Beh, mi sarei atteso, per l’ultimo dell’anno, un po’di coerenza mediatica! E invece, facendo zapping sui canali tv in attesa della fatidica mezzanotte, ovunque era un’esplosione di feste, assembramenti, baci, abbracci, sghignazzate, canti, balli, pubblicità (chilometrica quella della TIM!), conti alla rovescia, panettoni, spumanti, paillettes e cotillons. Come se i morti, i malati, gli ospedali in affanno fossero svaniti nel nulla. Ci aveva avvertiti, sin dai primi anni settanta, Pierpaolo Pasolini, che era in corso una vera e propria “mutazione antropologica” (quelle tesi sono raccolte, fra l’altro, in “Scritti corsari”). Ci aveva spiegato che eravamo tutti impegnati a trasformarci da un popolo amante della sobrietà in uno adoratore del superfluo. E c’era la contemporanea lezione psico-sociologica di Eric Fromm (esposta in “Avere o essere” del 1976), secondo cui è vero che il consumo placa l’ansia perché ciò che possiedi non ti può essere ripreso, ma è pur vero che, nel contempo, quello stesso consumo ti rende eternamente insoddisfatto perché ti abitua a desiderare sempre di più. Ma nessuno si è mai curato di quegli avvertimenti. Anzi, quasi tutto l’establishment intellettuale - di destra e di sinistra che fosse - fu pronto, più tardi, a deridere un economista eretico come Serge Latouche, quando questi provò a spiegare che una crescita economica infinita in un mondo fatto di risorse finite era una contraddizione in termini. È bastato un virus, invece, - originato guarda caso da un abuso di consumi alimentari - a far insorgere i moralisti buoni per ogni stagione. I quali si meravigliano ora che sia così arduo convincere la gente ad abbandonare le sue “insane” abitudini.

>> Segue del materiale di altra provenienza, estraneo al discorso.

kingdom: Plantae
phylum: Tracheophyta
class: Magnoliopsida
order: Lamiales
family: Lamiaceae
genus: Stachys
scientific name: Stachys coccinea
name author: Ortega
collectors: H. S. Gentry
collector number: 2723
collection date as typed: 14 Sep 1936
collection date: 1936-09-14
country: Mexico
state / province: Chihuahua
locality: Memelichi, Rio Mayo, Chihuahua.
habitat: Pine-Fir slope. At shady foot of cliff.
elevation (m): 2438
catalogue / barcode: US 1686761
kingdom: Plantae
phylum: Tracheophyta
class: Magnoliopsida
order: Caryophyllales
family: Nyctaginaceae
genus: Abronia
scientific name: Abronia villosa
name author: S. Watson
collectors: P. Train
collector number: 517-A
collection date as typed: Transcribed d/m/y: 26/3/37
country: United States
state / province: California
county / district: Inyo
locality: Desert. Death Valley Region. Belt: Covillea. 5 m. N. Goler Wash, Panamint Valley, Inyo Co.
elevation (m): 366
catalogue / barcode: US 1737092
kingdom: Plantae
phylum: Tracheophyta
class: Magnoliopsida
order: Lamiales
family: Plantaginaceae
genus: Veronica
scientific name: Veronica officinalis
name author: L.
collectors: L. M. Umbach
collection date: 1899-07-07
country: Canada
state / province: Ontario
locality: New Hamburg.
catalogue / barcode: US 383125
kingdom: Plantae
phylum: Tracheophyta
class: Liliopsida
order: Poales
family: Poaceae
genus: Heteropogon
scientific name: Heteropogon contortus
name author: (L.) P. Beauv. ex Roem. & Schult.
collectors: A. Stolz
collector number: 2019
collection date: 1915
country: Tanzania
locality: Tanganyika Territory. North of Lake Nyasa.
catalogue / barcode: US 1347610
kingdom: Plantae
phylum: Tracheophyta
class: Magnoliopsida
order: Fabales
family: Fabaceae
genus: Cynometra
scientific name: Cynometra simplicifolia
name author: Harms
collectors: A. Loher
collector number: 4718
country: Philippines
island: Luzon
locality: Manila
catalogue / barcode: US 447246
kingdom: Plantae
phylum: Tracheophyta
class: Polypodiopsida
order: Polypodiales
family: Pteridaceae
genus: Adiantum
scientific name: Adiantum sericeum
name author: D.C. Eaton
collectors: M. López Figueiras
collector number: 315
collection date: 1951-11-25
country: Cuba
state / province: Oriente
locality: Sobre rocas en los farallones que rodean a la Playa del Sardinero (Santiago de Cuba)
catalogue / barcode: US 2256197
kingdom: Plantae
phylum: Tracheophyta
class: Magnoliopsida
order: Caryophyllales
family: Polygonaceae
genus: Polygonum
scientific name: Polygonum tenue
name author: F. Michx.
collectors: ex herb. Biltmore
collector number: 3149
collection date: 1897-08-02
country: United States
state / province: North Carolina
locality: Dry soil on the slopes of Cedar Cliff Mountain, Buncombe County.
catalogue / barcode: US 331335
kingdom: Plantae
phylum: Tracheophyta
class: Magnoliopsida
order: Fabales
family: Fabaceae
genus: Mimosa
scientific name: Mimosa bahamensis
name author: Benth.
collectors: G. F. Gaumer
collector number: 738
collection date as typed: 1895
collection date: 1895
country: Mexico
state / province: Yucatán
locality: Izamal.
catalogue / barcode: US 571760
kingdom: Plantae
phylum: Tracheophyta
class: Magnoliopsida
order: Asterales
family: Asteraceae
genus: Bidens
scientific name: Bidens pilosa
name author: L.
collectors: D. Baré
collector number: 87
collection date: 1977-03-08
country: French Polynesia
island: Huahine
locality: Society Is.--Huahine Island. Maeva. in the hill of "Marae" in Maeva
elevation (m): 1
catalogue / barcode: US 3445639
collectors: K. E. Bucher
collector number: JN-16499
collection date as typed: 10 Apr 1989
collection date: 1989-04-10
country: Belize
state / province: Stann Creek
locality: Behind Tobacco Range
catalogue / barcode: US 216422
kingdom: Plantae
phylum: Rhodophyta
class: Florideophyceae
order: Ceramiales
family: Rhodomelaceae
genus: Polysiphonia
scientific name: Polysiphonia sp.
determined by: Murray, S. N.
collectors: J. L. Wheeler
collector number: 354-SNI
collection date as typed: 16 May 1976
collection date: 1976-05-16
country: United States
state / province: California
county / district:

Naturalmente, quasi tutti i soloni che sentiamo pontificare dai media e sui social, appena l’anno scorso erano intenti anche loro a partecipare alla sagra delle futilità, fra un centro commerciale ed un longue bar, fra un concerto rock ed una discoteca, fra un cinema ed uno stadio di calcio, fra un viaggio in paesi esotici ed uno sfoggio muscolare in palestra. Ora no. Ora tutti barricati in casa a tuonare contro l’isteria collettiva. Ora tutti trasformati in novelli – e tardivi - Pasolini, Fromm e Latouche! Salvo a guardare, compiaciuti, gli show di fine anno in tv, fra una barzelletta ed una tetta debordante, una canzonetta ed un polpettone hollywoodiano (Indipendence Day, dato su Italia Uno) dove gli alieni (il virus) vengono sconfitti dall’aeronautica americana. E non c’è da prendersela nemmeno con l’attuale classe dirigente. Perché dietro i divieti, le restrizioni, le raccomandazioni – strumentali all’impreparazione del sistema - si nasconde la piena adesione morale alla filosofia dei comportamenti che, invece, oggi si vorrebbero inibire. Ammoniva Pasolini: “Il modello culturale offerto agli italiani (e a tutti gli uomini del globo, del resto) è unico. La conformazione a tale modello si ha prima di tutto nel vissuto, nell’esistenziale: e quindi nel corpo e nel comportamento. È qui che si vivono […] i valori della civiltà dei consumi, cioè del nuovo e del più repressivo totalitarismo che si sia mai visto”.